── DOCUMENT EXCERPT ──
These are simple catch phrases but all of them certainly implies two very specific things:
1) Your present situation is what determines your contentment/happiness.
2) Your happiness will magically improve once your current situation is over.

The truth?  The vast majority of the time if you cannot be content in your current situation, you won’t be content in your future situation either.

Contentment has much more to do with life skills than with your current situation.

Why did I only say this is the truth the vast majority of the time?  Why not all the time?

Well, there certainly are times where your current situation can be so bad that life will actually improve “once we are” out of it.  It’s just a lot less common than we realize.

If this is such a common phenomenon, then certainly there must be a treatment to help us when we are Blinded by the Lights?

Blinded by the Lights: Treatment

The treatment is pretty simple:  Knowledge.

Knowing that when you get a new car it is going to be “just a car” after the first three to six months wear off.  The same goes for that fancy doctor house you want.

Knowing that making more income isn’t likely to make you happier.  There is a limit to that effect (it’s usually around $75,000-$100,000 depending on where you live).

Knowing that if you cannot save money right now, you likely will never be good at it.  Residents often complain about not being able to build wealth with a median household income for the U.S.

Knowing that the most important things in life are usually right in front of you.  They are not cars, houses, private schools, or the country club membership.  The most important things don’t even include your 401K.
───
── INFORMATION ──
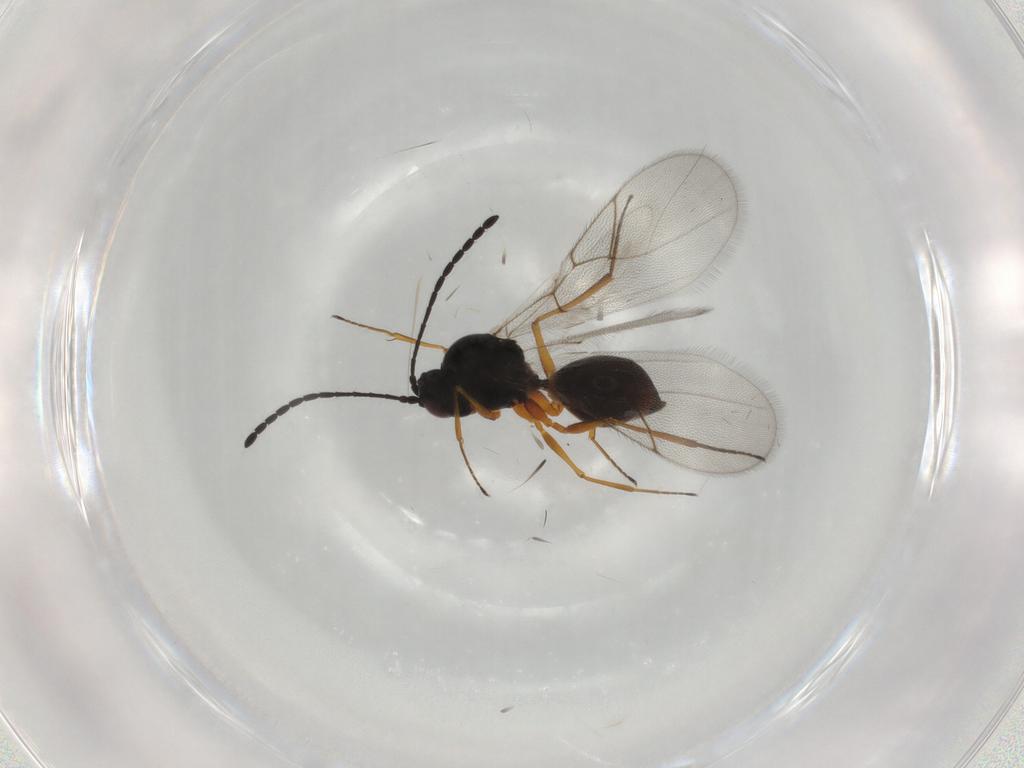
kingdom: Animalia
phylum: Arthropoda
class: Insecta
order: Hymenoptera
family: Figitidae
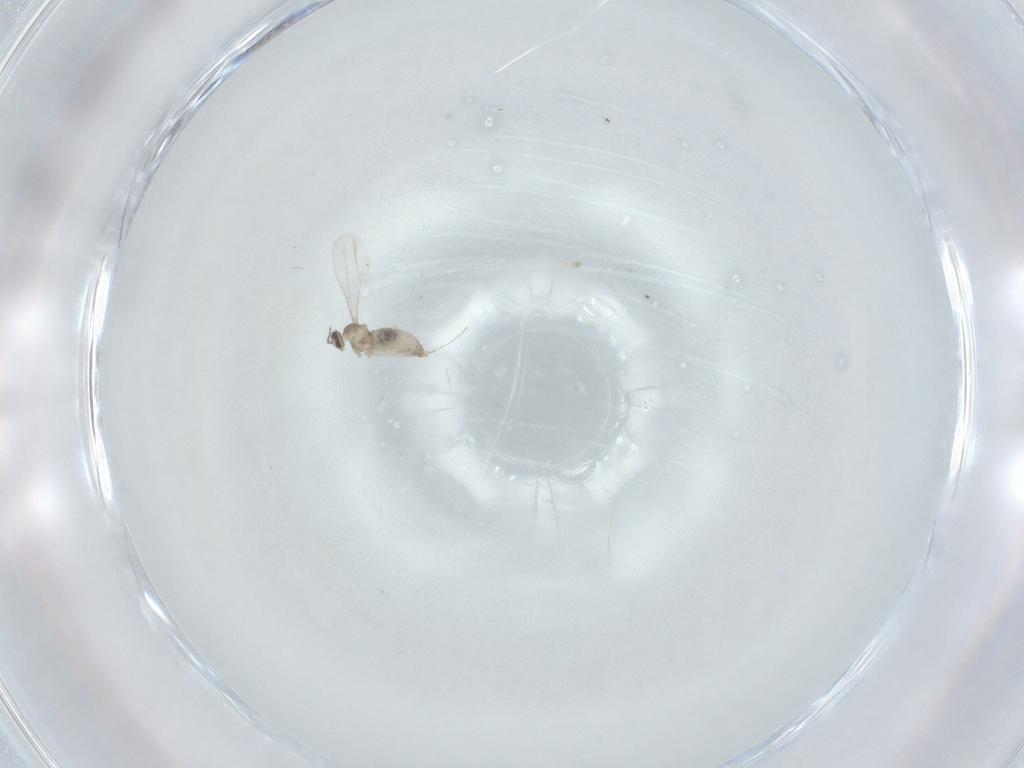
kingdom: Animalia
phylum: Arthropoda
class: Insecta
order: Diptera
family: Cecidomyiidae
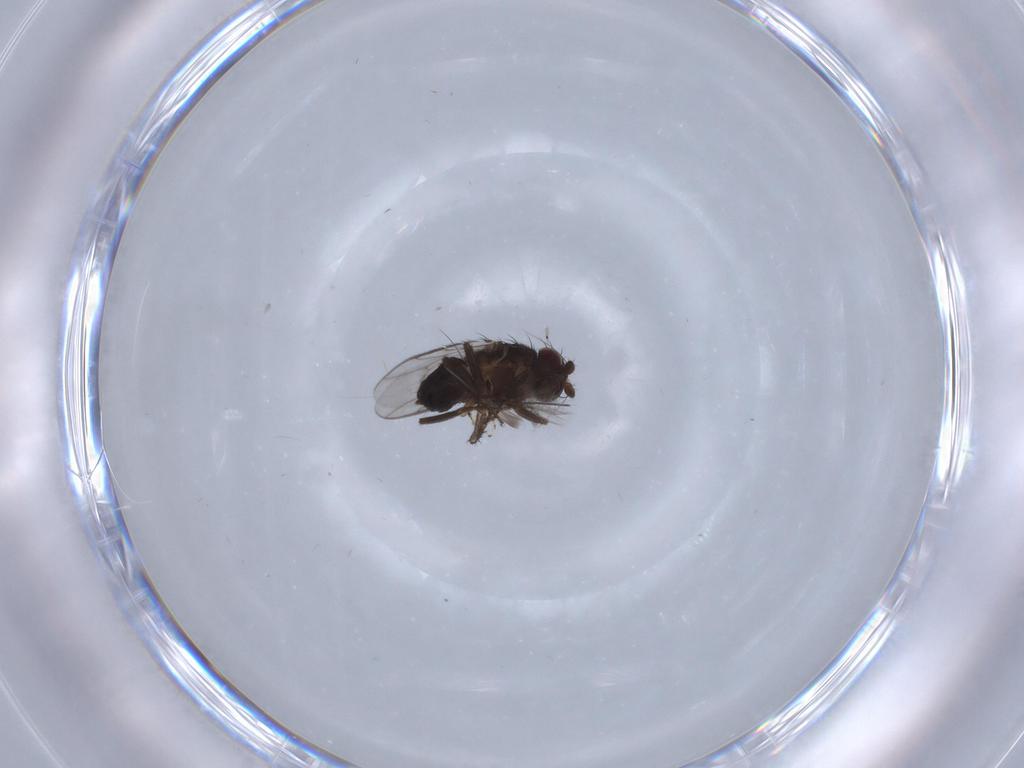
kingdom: Animalia
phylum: Arthropoda
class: Insecta
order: Diptera
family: Sphaeroceridae
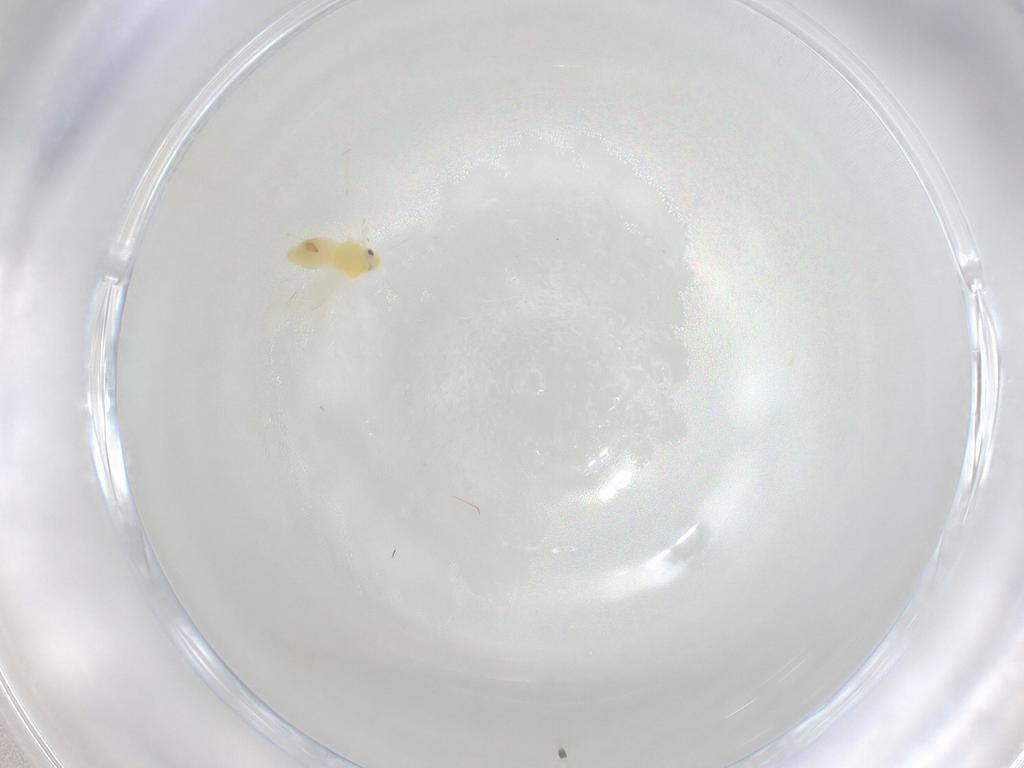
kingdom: Animalia
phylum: Arthropoda
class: Insecta
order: Hemiptera
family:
───
Please list each thing that the text on contentment says is not among the most important things in life.

- ANSWER TO THE PROBLEM -
- Cars
- Houses
- Private schools
- The country club membership
- Your 401K